*Set of tasks*:
(a) Transcribe the stretch of the Python import cell from "#!conda install -c conda-forge geopy" through "print('Libraries imported.')".
(b) Write the next part of the Python import cell, picking up right after its final line.

— Start Passage to read —

In [311]:
import numpy as np # library to handle data in a vectorized manner

import pandas as pd # library for data analsysis
pd.set_option('display.max_columns', None)
pd.set_option('display.max_rows', None)

import json # library to handle JSON files

import requests # library to handle requests
from pandas.io.json import json_normalize # tranform JSON file into a pandas dataframe

# Matplotlib and associated plotting modules
import matplotlib.cm as cm
import matplotlib.colors as colors

# import k-means from clustering stage
from sklearn.cluster import KMeans

#!conda install -c conda-forge folium=0.5.0 --yes # uncomment this line if you haven't completed the Foursquare API lab
import folium # map rendering library

#!conda install -c conda-forge geopy --yes 
#!from geopy.geocoders import Nominatim # module to convert an address into latitude and longitude values
print('Libraries imported.')

— End Passage to read —
— Start Data excerpts —

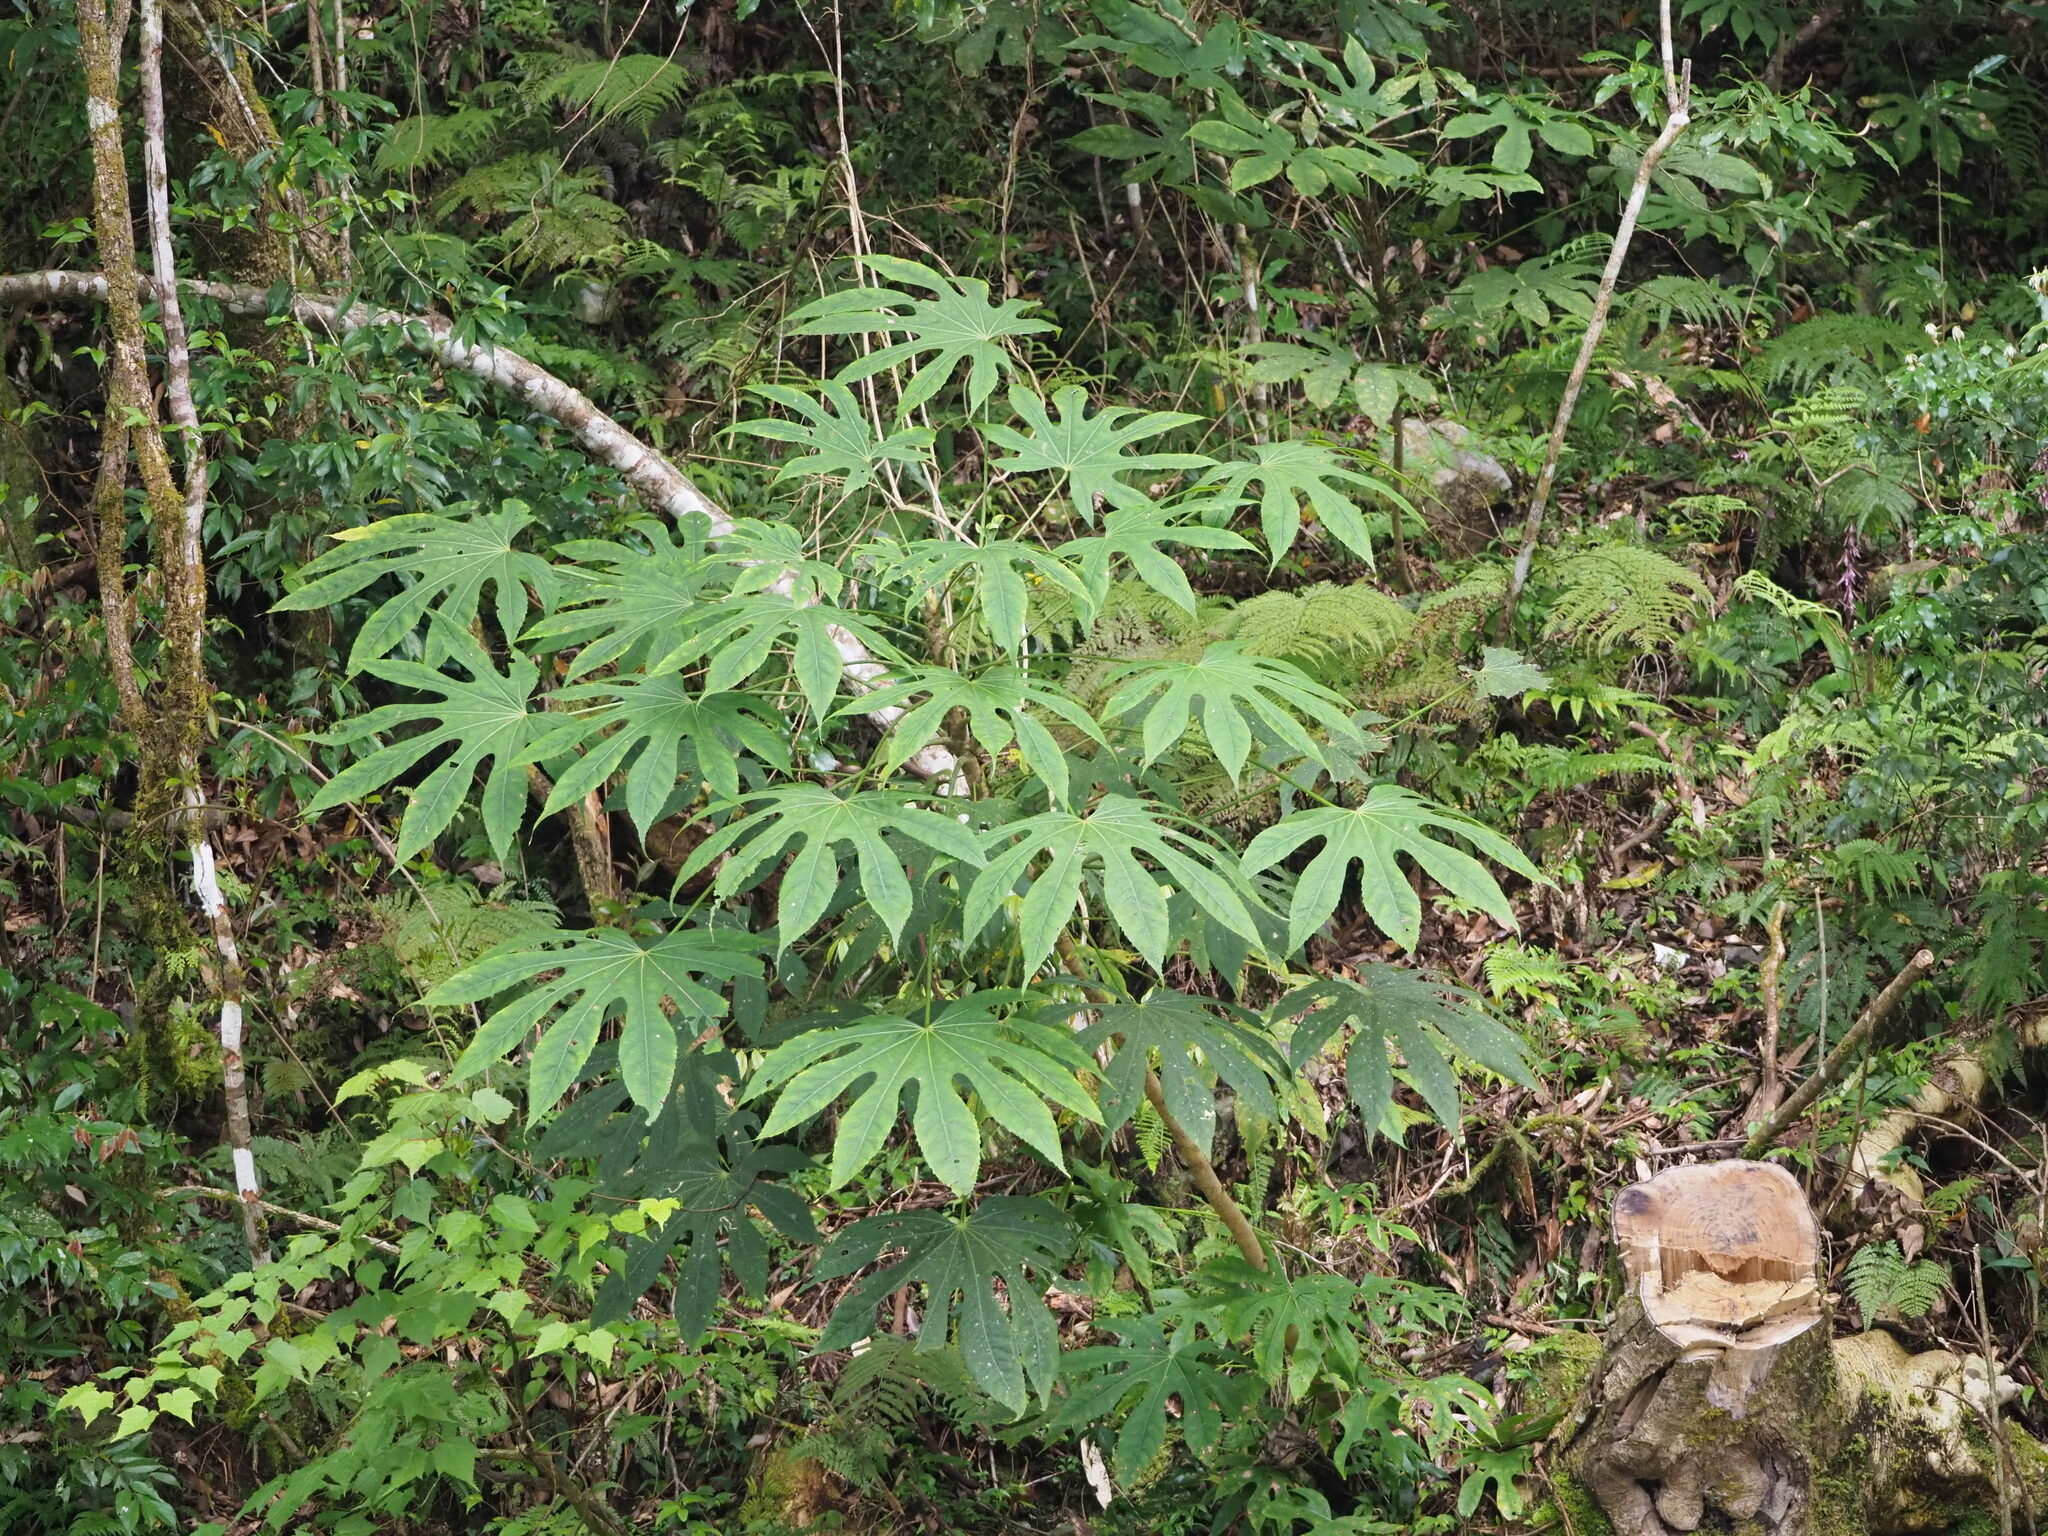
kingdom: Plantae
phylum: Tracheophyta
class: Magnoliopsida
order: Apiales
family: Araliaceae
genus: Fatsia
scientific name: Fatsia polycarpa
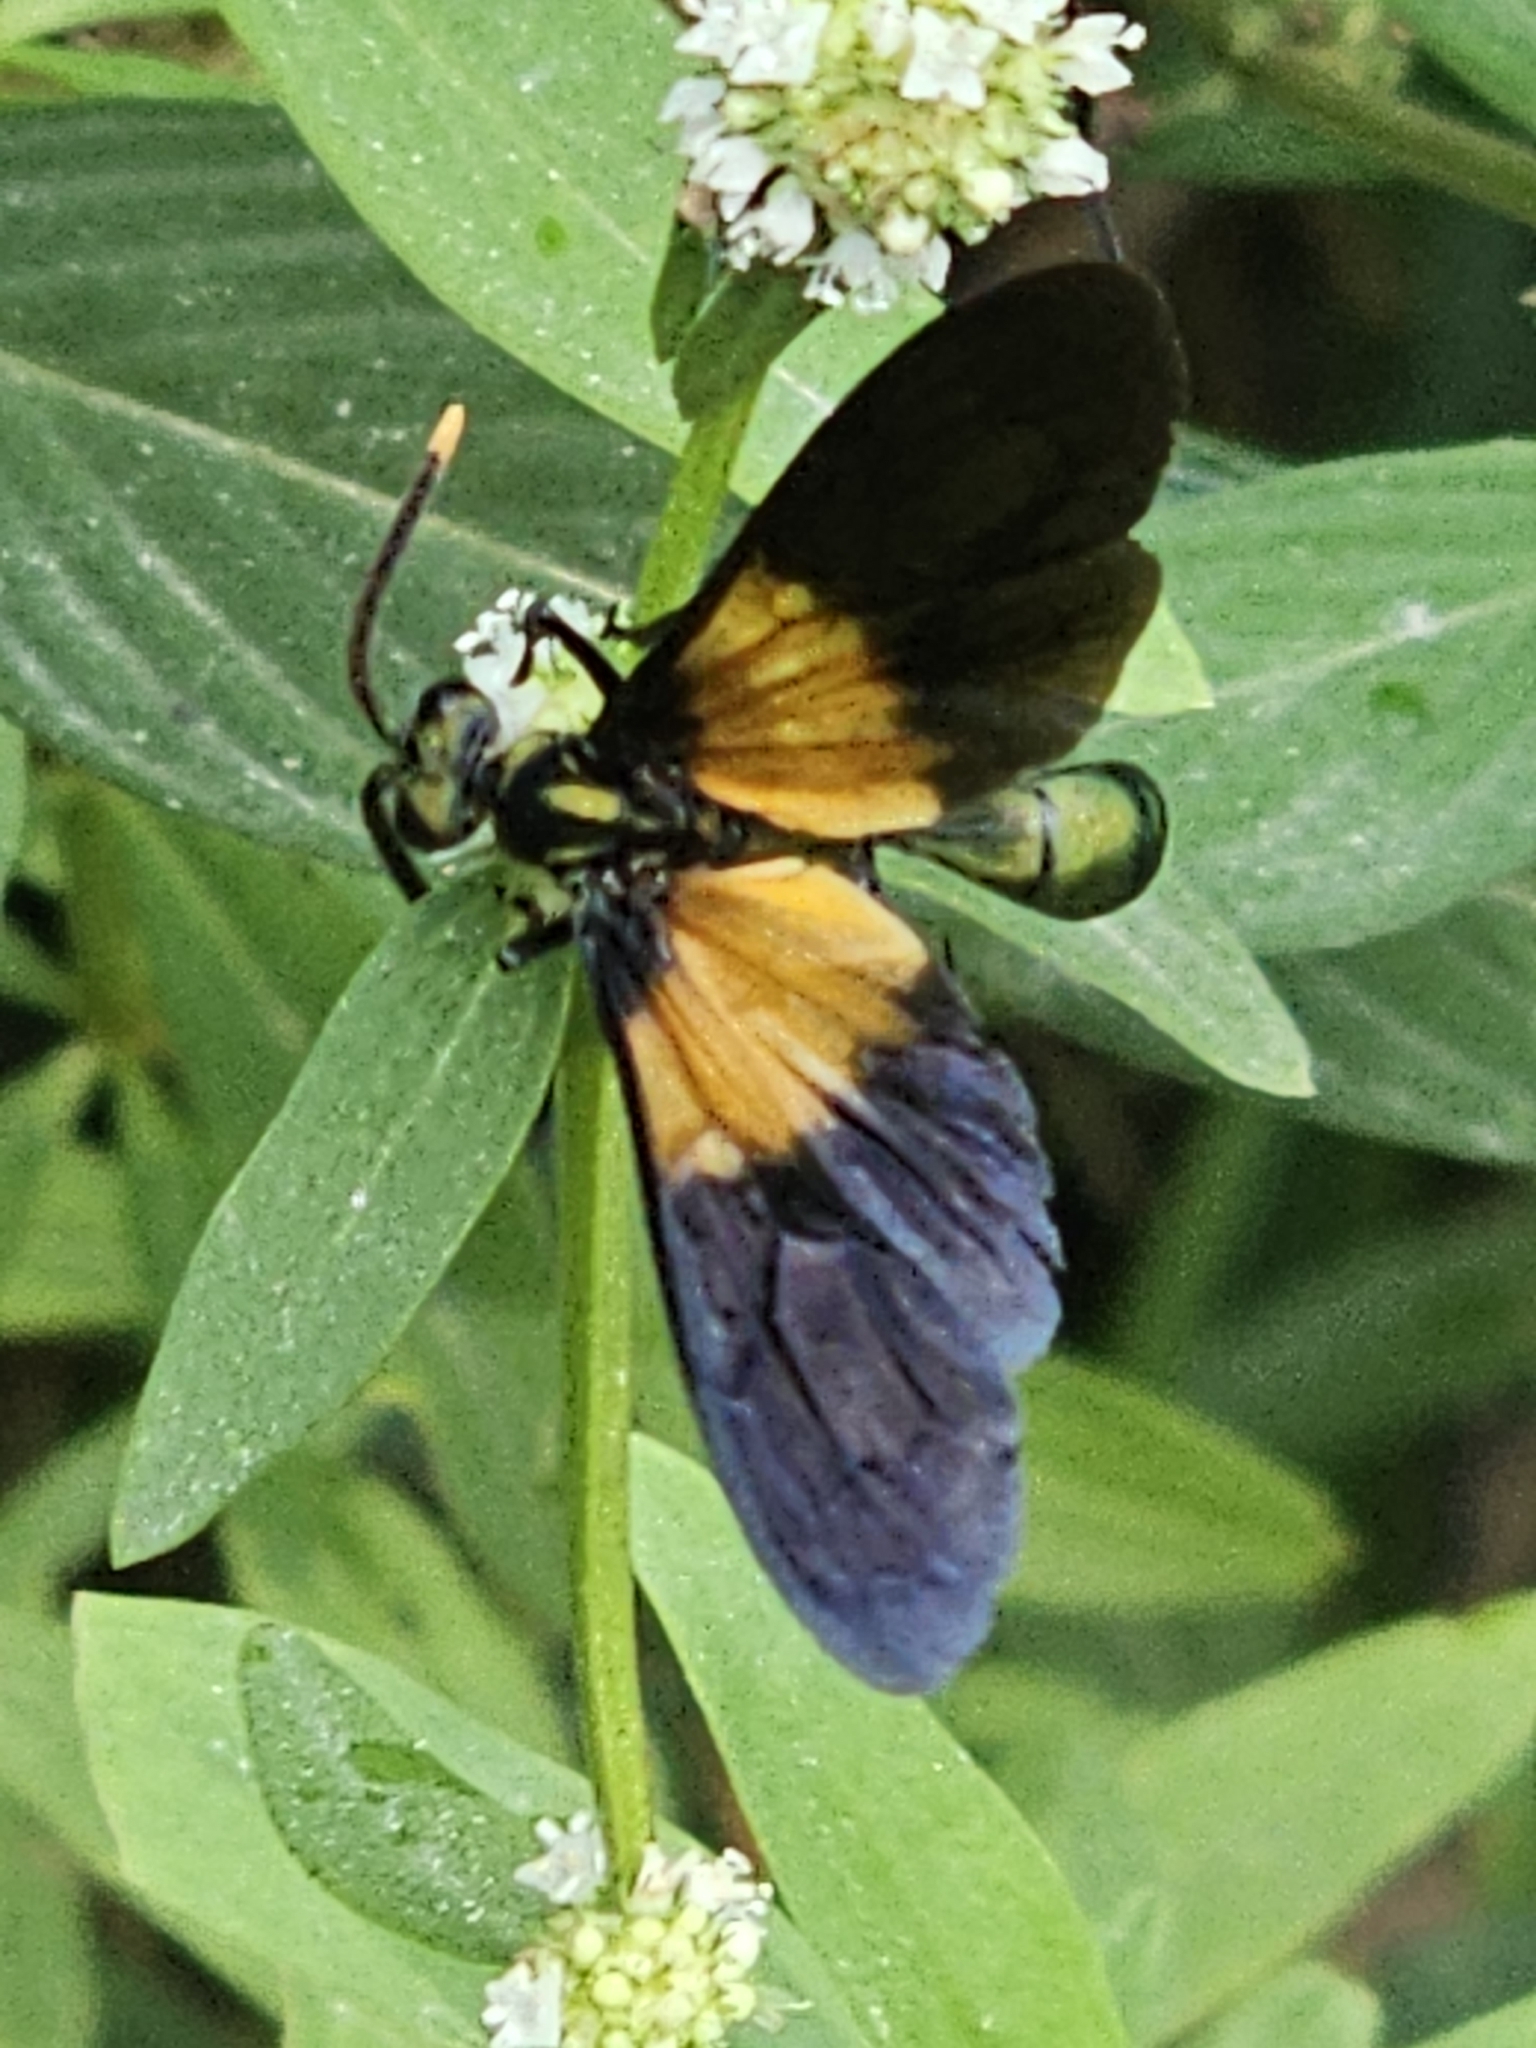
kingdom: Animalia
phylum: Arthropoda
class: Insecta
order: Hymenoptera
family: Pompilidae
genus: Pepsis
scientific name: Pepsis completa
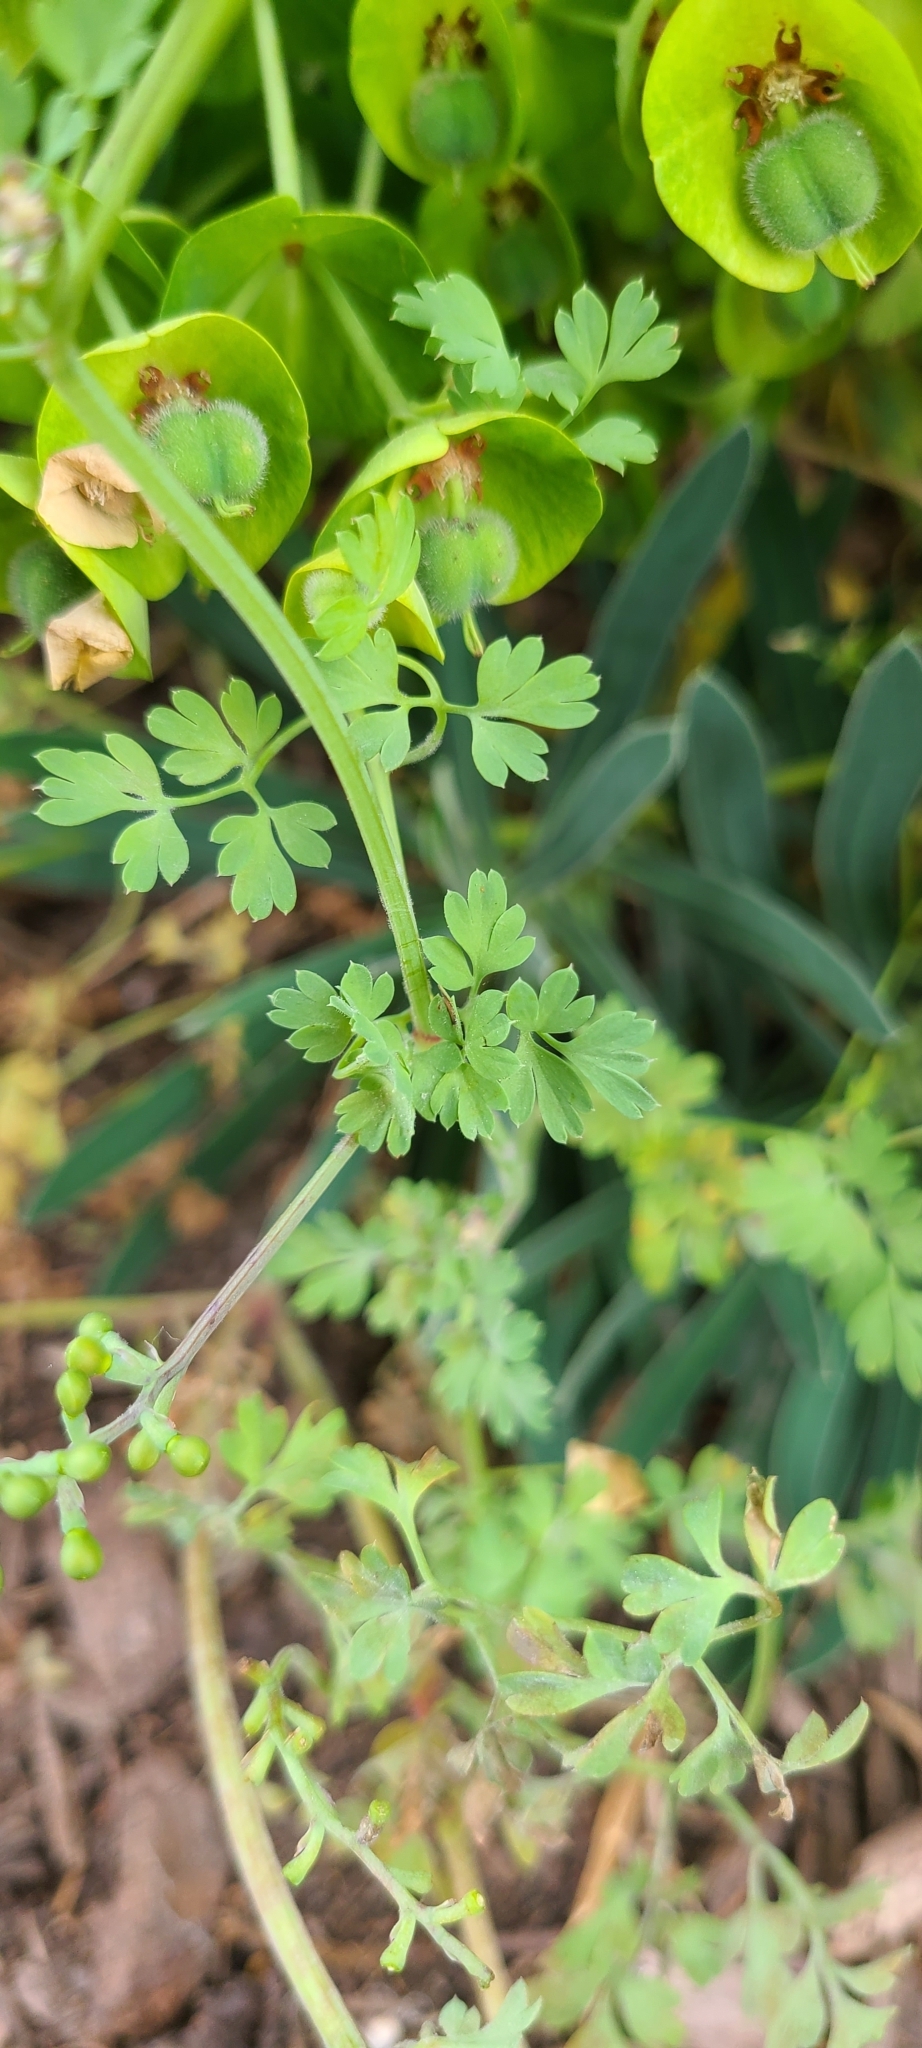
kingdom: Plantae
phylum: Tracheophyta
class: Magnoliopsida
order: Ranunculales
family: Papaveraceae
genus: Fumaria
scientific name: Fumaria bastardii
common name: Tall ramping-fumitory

— End Data excerpts —

*Responses to the tasks*:
(a)
#!conda install -c conda-forge geopy --yes 
#!from geopy.geocoders import Nominatim # module to convert an address into latitude and longitude values
print('Libraries imported.')

(b)
Libraries imported.


In [312]:
#data1 = pd.read_html('https://en.wikipedia.org/wiki/List_of_postal_codes_of_Canada:_M',skiprows=1)[0]
#print(data1)

In [313]:
import urllib.request
import bs4 as bs

In [314]:
source = urllib.request.urlopen('https://en.wikipedia.org/wiki/List_of_postal_codes_of_Canada:_M').read()
soup = bs.BeautifulSoup(source,'lxml')
table = soup.find('table', attrs={'class':'wikitable sortable'})
table_rows = table.find_all('tr')
l = []
for tr in table_rows:
    td = tr.find_all('td')
    row = [tr.text for tr in td]
    l.append(row)
df = pd.DataFrame(l, columns=["Postcode", "Borough", "Neighbourhood"])
df.head()

Unnamed: 0,Postcode,Borough,Neighbourhood
0,,,
1,M1A,Not assigned,Not assigned\n
2,M2A,Not assigned,Not assigned\n
3,M3A,North York,Parkwoods\n
4,M4A,North York,Victoria Village\n


In [315]:
# Delete the first row with postcode as 0
df = df.iloc[1:]
df.head()

Unnamed: 0,Postcode,Borough,Neighbourhood
1,M1A,Not assigned,Not assigned\n
2,M2A,Not assigned,Not assigned\n
3,M3A,North York,Parkwoods\n
4,M4A,North York,Victoria Village\n
5,M5A,Downtown Toronto,Harbourfront\n


In [316]:
df.shape

(288, 3)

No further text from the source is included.